Your numbers look o.k. Danios like a lower PH but as long as it is steady you should be fine. You could add up to 3 more danios in my opinion as long as you have adequate filtration and maintain a good water change regiment. That should help to spread out the aggression of your current danios.

I like to check stocking levels at AqAdvisor - Intelligent Freshwater Tropical Fish Aquarium Stocking Calculator and Aquarium Tank/Filter Advisor. It is a great tool that will help you figure out what will work in a particular tank. It is not the gospel but it does have a lot of useful information.

I have never kept guppies but I have heard that they tend to like somewhat brackish water. Do you keep salt in your tank?

jaimiemay 09-11-2010 11:29 AM

thanks for the reply and thanks for the link, wonderful site & I will be using it in the future :)
I havn't used aquarium salt the entire time I have had platies/guppies....not sure if it made much of a difference or not but I recently purchased some aquarium salt and have been using it.

Byron 09-16-2010 01:06 PM

Quote:

Originally Posted by jaimiemay (Post 468971)
thanks for the reply and thanks for the link, wonderful site & I will be using it in the future :)
I havn't used aquarium salt the entire time I have had platies/guppies....not sure if it made much of a difference or not but I recently purchased some aquarium salt and have been using it.

I strongly recommend you not use salt. While livebearers can tolerate it (due to their preference for harder water) many naturally soft water fish cannot, to varying levels. As a general practice, salt should never be added to a freshwater aquarium except as a specific treatment and then only if the fish in the tank can tolerate it.

The following is from my post in another thread on salt, copied for your information:

Salt is detrimental to freshwater fish and plants in varying degrees. To understand why, we must understand what salt does in water.

Salt makes the water more dense than the same water without salt. The aquarium contains water. The bodies of fish and plant leaves also contain water [just as we do--we are, what is it, 90-some percent water?]. The water in the aquarium and the water in the fish/plant are separated by a semi-permeable layer which is the cell. Water can pass through this cell. When either body of water is more dense, the other less-dense body of water will pass through the membrane to equalize the water on both sides.

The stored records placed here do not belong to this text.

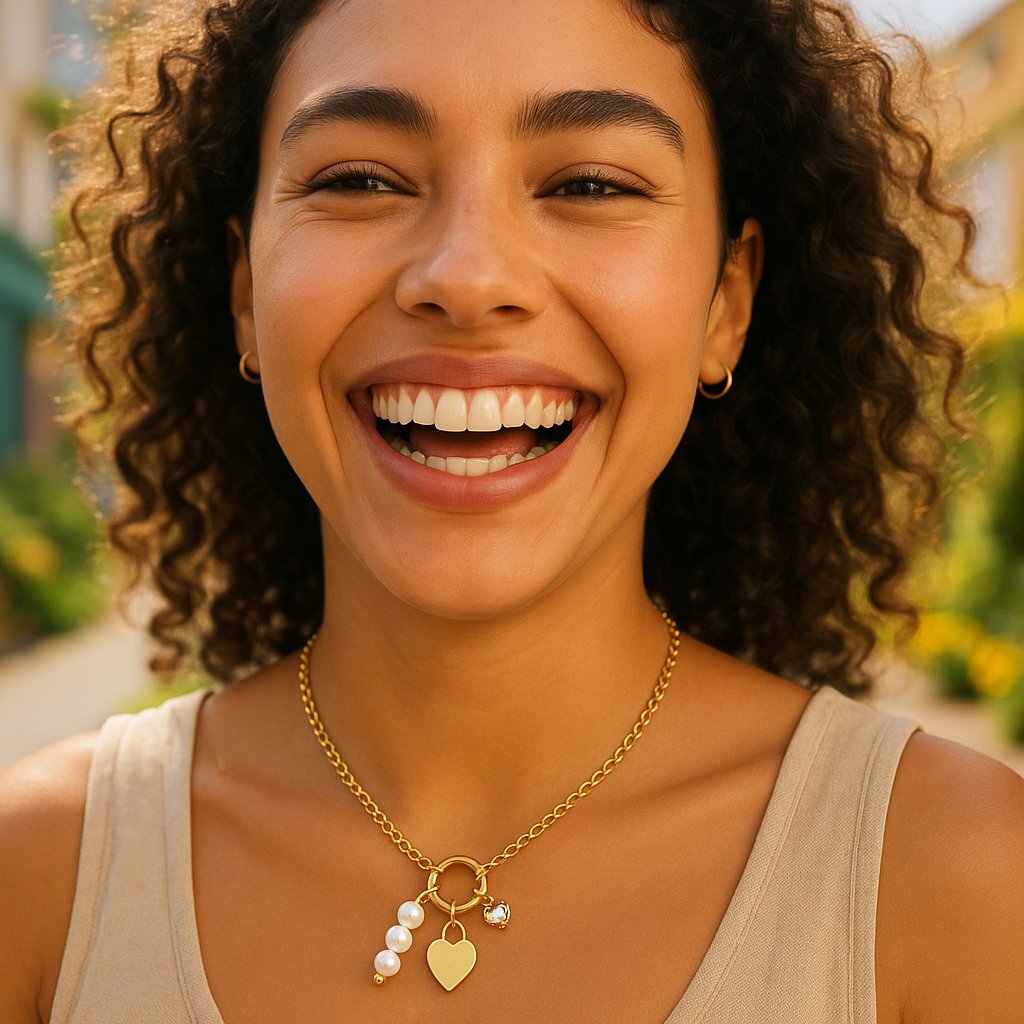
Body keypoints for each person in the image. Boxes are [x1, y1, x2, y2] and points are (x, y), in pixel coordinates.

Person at [2, 0, 1023, 1020]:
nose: (467, 277)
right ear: (243, 293)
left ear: (726, 301)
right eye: (358, 180)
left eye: (589, 183)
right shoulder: (40, 875)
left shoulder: (960, 879)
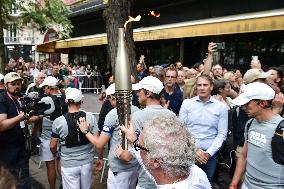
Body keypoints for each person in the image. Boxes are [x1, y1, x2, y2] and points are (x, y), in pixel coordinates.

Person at [78, 83, 140, 189]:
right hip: (135, 165)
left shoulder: (113, 114)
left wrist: (86, 131)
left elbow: (100, 143)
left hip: (119, 168)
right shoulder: (137, 110)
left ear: (112, 97)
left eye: (108, 98)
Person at [121, 116, 211, 189]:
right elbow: (151, 165)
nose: (138, 148)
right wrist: (134, 141)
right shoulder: (195, 171)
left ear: (155, 161)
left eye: (139, 147)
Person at [229, 82, 284, 189]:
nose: (243, 107)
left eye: (247, 103)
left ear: (262, 103)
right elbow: (244, 156)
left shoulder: (281, 128)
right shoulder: (250, 124)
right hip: (247, 185)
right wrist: (234, 184)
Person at [179, 75, 228, 182]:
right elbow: (181, 129)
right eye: (199, 85)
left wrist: (208, 153)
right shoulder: (187, 104)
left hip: (209, 156)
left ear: (211, 87)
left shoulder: (221, 107)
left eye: (205, 85)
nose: (202, 88)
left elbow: (222, 134)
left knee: (205, 184)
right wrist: (194, 150)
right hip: (188, 152)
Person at [50, 88, 99, 189]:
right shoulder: (90, 117)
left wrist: (55, 154)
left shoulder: (58, 121)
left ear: (66, 101)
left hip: (68, 163)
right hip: (87, 162)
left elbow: (52, 145)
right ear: (81, 101)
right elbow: (97, 141)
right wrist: (101, 157)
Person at [0, 72, 36, 188]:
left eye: (19, 83)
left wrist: (33, 118)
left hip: (23, 146)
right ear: (6, 85)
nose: (17, 86)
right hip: (7, 149)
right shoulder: (2, 100)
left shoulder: (22, 97)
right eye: (13, 84)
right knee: (9, 180)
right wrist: (20, 117)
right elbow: (1, 125)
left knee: (24, 180)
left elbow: (31, 116)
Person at [37, 76, 68, 189]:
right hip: (63, 135)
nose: (44, 90)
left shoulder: (46, 100)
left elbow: (36, 116)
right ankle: (67, 185)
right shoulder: (65, 97)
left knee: (50, 165)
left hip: (48, 137)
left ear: (50, 87)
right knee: (60, 162)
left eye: (45, 87)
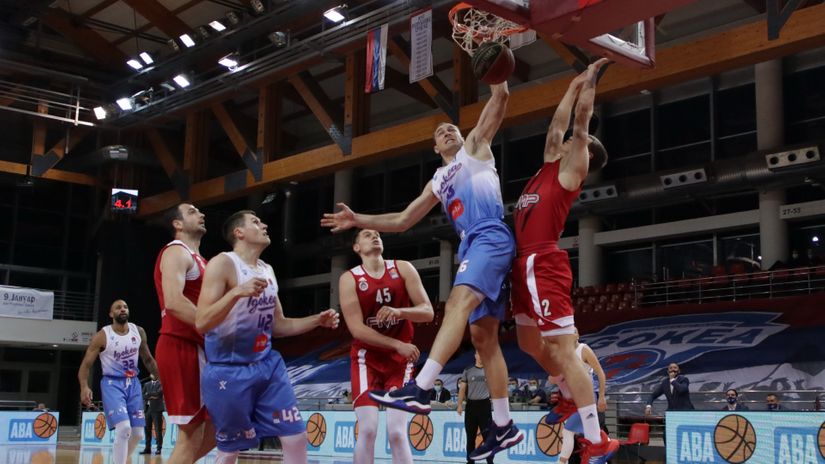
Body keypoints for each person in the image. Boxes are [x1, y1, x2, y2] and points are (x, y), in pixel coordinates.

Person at [323, 79, 524, 461]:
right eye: (440, 132)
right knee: (484, 340)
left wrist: (498, 77)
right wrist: (356, 219)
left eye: (452, 127)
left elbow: (500, 100)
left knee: (455, 306)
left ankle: (424, 387)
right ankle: (503, 424)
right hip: (471, 243)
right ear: (435, 148)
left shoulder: (475, 149)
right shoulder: (438, 179)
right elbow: (401, 221)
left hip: (489, 236)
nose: (448, 131)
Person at [508, 57, 618, 463]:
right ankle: (570, 394)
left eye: (577, 140)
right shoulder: (549, 164)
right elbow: (556, 127)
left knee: (563, 349)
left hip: (543, 262)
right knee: (526, 342)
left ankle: (594, 438)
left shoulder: (574, 167)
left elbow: (580, 121)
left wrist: (590, 81)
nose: (568, 139)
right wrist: (569, 87)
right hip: (523, 265)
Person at [196, 210, 340, 464]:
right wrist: (236, 293)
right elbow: (202, 322)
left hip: (267, 366)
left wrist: (317, 320)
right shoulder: (223, 263)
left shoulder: (267, 270)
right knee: (230, 451)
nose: (263, 224)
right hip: (228, 370)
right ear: (238, 233)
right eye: (255, 222)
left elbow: (279, 325)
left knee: (296, 438)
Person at [339, 228, 434, 464]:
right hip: (366, 358)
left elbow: (428, 312)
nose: (374, 236)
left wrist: (400, 312)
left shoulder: (403, 268)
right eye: (367, 235)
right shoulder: (349, 278)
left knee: (397, 433)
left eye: (377, 234)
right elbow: (357, 329)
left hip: (399, 362)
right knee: (368, 429)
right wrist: (396, 344)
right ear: (356, 248)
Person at [153, 203, 215, 464]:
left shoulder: (205, 261)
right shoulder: (176, 252)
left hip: (202, 347)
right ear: (177, 224)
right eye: (192, 212)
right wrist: (218, 329)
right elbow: (174, 302)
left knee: (215, 432)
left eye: (200, 211)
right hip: (181, 344)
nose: (201, 214)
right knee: (191, 434)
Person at [78, 300, 159, 464]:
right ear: (111, 314)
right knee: (124, 429)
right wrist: (84, 386)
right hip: (112, 384)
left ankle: (118, 460)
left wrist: (162, 379)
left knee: (138, 434)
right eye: (118, 307)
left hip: (133, 384)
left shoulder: (138, 331)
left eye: (125, 307)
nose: (123, 309)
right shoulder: (103, 336)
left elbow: (148, 360)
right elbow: (86, 365)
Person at [558, 332, 610, 464]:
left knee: (568, 430)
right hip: (575, 400)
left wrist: (602, 396)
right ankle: (604, 455)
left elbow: (600, 372)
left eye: (573, 332)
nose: (570, 334)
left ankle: (562, 461)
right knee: (592, 435)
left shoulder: (584, 349)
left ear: (577, 335)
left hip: (587, 398)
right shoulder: (565, 353)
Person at [457, 352, 494, 464]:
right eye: (479, 353)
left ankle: (490, 461)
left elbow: (495, 386)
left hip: (485, 406)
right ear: (475, 355)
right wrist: (459, 405)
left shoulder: (490, 369)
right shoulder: (468, 370)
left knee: (487, 437)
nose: (481, 355)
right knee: (470, 436)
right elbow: (462, 389)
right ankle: (470, 460)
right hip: (471, 406)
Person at [141, 374, 165, 455]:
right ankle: (147, 448)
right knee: (147, 430)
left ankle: (159, 448)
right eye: (151, 373)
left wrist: (149, 394)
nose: (153, 374)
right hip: (147, 409)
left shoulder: (161, 383)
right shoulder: (146, 384)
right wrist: (151, 395)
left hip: (157, 409)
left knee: (158, 430)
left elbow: (158, 394)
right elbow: (143, 395)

Water is constantly passing through the cells of fish by osmosis in an attempt to equate the water inside the fish (which is more dense) with the water in the aquarium. Put another way, the aquarium water is diluting the fish's body water until they are equal. Freshwater fish regularly excrete this water through respiration and urination. This is the issue behind pH differences as well as salt and other substances. It increases the fish's work--the kidney is used in the case of salt--which also increases the fish's stress in order to maintain their internal stability. Also, the fish tends to produce more mucus especially in the gills; the reason now seems to be due to the irritant property of salt--the fish is trying to get away from it.

I have an interesting measurement for fish. Dr. Stanley Weitzman, who is Emeritus Research Scientist at the Department of Ichthyology of the Smithsonian Institute in Washington and an acknowledged authority on characoid fishes, writes that 100 ppm of salt is the maximum for characins, and there are several species that show considerable stress leading to death at 60 ppm. 100 ppm is equal to .38 of one gram of salt per gallon of water. One level teaspoon holds six grams of salt, so 1 tsp of salt per gallon equates to more than 15 times the tolerable amount. Livebearers have a higher tolerance (mollies sometimes exist in brackish water) so the salt may be safe for them.

Plants: when salt is added to the aquarium water, the water inside the plant cells is less dense so it escapes through the cells. The result is that the plant literally dries out, and will wilt. I've so far been unable to find a measurement of how much salt will be detrimental to plants; all authorities I have found do note that some species are more sensitive than others, and all recommend no salt in planted aquaria.

From my fairly extensive research, I have never found a leading ichthyologist who has not advised that salt should never be routinely added to a freshwater aquarium.